In order to be able to heal or do healing work, we need to be present and have a felt sense in our bodies where we are safe. This safe place is where our truth is, which is that we have always been safe, all we are is love and we are connected to every living thing. Our task then becomes, how to remind ourselves of who we are. The following exercise does this very simply.
1. Sit in a chair and notice the chair underneath you.
Feel the support of the seat, the support of the back and how your body responds to that connection. This allows you to bring all of your energy into the present moment. Whatever you are feeling in your body is just right.
2. Notice your breath coming in and out.
This deepens your connection to your body, your truth and the present moment. Let your exhale be longer than your inhale – this calms your nervous system.
3. Notice where in your body you feel safe (or comfortable) and breathe.
The important part is that you notice where you are safe and from that place to notice what is going on in your body and your life.
You don’t need to figure anything out, just notice if you are present or not and what that feels like. If you discover you are not present, then really lovingly, just go back to feeling the chair underneath you, then your breath and where you feel safe. It is from this safe place that you can know and speak your truth. It is from this place you have choice.

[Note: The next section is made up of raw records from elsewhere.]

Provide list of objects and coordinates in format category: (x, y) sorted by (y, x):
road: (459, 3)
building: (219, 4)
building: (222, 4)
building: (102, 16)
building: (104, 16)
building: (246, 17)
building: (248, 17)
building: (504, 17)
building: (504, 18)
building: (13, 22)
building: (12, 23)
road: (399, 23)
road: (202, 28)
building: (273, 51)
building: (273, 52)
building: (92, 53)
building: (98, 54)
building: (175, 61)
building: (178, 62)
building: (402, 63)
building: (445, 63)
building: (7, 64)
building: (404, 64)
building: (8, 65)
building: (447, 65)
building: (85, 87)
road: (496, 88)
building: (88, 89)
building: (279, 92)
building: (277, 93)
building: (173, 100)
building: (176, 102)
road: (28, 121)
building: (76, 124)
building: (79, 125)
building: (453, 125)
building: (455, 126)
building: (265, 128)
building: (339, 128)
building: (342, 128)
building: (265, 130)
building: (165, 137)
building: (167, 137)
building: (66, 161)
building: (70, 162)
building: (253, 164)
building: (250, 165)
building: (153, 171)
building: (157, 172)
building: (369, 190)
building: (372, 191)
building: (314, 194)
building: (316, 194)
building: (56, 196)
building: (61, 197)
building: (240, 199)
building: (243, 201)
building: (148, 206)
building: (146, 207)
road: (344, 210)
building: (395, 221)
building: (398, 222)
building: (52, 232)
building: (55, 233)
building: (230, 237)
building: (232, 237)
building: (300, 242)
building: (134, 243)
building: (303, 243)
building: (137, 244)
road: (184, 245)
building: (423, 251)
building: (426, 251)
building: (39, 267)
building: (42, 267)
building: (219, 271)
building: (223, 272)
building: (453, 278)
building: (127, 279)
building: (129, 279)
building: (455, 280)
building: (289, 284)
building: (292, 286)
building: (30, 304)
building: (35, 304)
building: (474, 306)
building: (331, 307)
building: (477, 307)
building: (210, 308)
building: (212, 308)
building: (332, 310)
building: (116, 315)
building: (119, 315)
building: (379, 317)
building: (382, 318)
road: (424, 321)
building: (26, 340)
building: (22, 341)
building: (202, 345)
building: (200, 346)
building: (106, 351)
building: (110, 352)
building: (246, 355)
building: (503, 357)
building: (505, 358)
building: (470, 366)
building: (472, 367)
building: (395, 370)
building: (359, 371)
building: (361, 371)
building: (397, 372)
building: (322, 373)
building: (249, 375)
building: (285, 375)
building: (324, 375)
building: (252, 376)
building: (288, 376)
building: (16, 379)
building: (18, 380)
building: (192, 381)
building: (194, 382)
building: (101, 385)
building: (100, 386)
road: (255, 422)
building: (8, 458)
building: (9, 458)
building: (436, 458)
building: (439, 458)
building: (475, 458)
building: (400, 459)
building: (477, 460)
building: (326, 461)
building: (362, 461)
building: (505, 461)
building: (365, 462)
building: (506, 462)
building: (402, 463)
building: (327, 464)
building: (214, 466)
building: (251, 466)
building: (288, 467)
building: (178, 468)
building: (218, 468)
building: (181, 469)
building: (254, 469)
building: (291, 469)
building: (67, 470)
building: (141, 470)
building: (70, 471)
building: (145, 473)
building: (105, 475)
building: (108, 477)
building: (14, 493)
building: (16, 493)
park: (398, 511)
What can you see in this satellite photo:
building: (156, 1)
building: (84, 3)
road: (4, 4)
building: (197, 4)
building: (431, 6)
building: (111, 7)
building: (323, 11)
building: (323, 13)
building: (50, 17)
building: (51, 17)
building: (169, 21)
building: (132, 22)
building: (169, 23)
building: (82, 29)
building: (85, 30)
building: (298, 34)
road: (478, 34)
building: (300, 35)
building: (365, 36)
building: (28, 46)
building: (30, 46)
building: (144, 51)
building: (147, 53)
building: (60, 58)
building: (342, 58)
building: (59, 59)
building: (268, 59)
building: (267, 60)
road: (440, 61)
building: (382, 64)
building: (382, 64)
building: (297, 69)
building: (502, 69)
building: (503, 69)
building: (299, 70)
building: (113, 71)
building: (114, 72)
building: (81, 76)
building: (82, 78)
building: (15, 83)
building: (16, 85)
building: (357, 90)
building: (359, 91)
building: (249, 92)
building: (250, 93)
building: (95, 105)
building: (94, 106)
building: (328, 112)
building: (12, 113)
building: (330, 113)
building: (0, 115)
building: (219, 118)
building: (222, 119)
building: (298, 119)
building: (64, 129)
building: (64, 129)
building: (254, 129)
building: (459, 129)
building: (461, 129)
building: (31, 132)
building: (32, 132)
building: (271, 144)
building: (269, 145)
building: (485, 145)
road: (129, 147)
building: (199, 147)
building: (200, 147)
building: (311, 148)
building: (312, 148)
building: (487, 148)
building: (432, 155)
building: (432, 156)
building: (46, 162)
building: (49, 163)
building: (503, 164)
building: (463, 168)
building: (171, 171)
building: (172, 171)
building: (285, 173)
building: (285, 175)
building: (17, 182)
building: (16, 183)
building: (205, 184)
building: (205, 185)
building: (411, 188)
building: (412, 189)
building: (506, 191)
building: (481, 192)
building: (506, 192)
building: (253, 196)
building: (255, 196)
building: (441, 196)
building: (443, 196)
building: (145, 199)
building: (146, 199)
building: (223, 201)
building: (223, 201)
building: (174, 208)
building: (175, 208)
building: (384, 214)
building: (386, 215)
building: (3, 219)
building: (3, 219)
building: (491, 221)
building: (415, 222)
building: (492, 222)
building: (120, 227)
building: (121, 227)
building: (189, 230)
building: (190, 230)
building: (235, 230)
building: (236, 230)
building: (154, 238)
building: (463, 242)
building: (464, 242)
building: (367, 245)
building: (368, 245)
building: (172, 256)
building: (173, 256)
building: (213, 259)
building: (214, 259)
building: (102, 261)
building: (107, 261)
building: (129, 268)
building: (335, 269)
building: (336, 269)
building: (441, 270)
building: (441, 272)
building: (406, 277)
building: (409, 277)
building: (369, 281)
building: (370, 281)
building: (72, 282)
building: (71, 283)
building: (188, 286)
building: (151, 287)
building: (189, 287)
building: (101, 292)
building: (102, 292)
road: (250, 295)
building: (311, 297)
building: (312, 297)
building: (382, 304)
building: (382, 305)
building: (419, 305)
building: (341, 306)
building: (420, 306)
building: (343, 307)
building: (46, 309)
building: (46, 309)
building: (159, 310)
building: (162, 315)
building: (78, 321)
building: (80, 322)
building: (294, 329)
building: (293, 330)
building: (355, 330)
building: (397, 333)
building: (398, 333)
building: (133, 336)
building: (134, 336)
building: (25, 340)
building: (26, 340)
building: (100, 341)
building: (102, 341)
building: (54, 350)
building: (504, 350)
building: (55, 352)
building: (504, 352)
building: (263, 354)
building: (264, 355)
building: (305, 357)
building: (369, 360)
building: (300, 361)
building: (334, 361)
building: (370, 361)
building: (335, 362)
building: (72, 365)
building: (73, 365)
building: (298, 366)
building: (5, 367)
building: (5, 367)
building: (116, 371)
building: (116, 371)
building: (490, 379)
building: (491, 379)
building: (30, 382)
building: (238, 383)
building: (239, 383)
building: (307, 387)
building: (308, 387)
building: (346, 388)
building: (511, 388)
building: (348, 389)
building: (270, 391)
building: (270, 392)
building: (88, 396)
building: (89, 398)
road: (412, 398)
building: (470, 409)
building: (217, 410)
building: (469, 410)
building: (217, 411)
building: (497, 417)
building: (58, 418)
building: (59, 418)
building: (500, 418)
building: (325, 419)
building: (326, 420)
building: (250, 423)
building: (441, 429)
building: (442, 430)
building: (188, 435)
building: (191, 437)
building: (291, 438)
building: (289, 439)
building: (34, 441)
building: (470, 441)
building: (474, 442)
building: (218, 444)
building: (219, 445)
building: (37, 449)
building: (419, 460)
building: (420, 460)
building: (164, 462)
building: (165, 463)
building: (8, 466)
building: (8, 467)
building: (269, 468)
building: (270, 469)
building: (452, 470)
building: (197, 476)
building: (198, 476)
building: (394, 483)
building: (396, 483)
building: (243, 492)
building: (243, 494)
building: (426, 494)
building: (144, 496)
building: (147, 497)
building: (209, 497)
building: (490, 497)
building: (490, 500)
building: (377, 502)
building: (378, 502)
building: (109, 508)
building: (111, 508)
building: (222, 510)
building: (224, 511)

This is a very simple exercise that will change your life and reprogram your cells!
1. Breathe gratitude into your heart.
Take a few slow deep easy breaths (with the exhale taking longer than the inhale.) While inhaling, imagine as fully as you can that you have gratitude coming into your heart and filling up your entire body. Enjoy the feeling!
2. Speak out loud what you are grateful for.
After you have inhaled gratitude, pause for 2 or 3 seconds and then speak out loud what you are grateful for in your life. Notice the vibration of your voice move through your body as you say what you are grateful for. Enjoy the feeling!
Practice this at least once a day for 5 minutes and in a short time you will notice changes in how you think and how your body feels.
These are 4 questions to use when you are faced with a challenging interpersonal situation and are not sure what to do.
I have used these 4 questions since 1980. During difficult times, I carry them with me on an index card because I find it easy to forget them in the heat of things.
1. What is my responsibility in this situation?
This is asking if what is happening right now is my responsibility (did I do something to contribute to or cause it). If the answer is no, I just let it go and be supportive of the other person. If the answer is yes, I move on to question 2.
2. What can I do about it?
If for example, I made a mistake and hurt someone’s feelings, I could decide that calling up the other person and apologizing would be a good way to make amends.
3. When can I do it?
I might not be able to call or see the other person right away, so I could decide that next Monday I will call the person and apologize.
4. How can I be more gentle to myself in this situation?
This is the most important question and step of them all. If I have decided what is mine, what and when to do something to make the situation right, then all that is left is to forgive and be kind to myself.
The best self healing exercises need to be simple to understand and easy to practice. Here are three exercises that I have found to be very helpful for myself and for anyone I’ve known that have tried them. I hope you enjoy them too!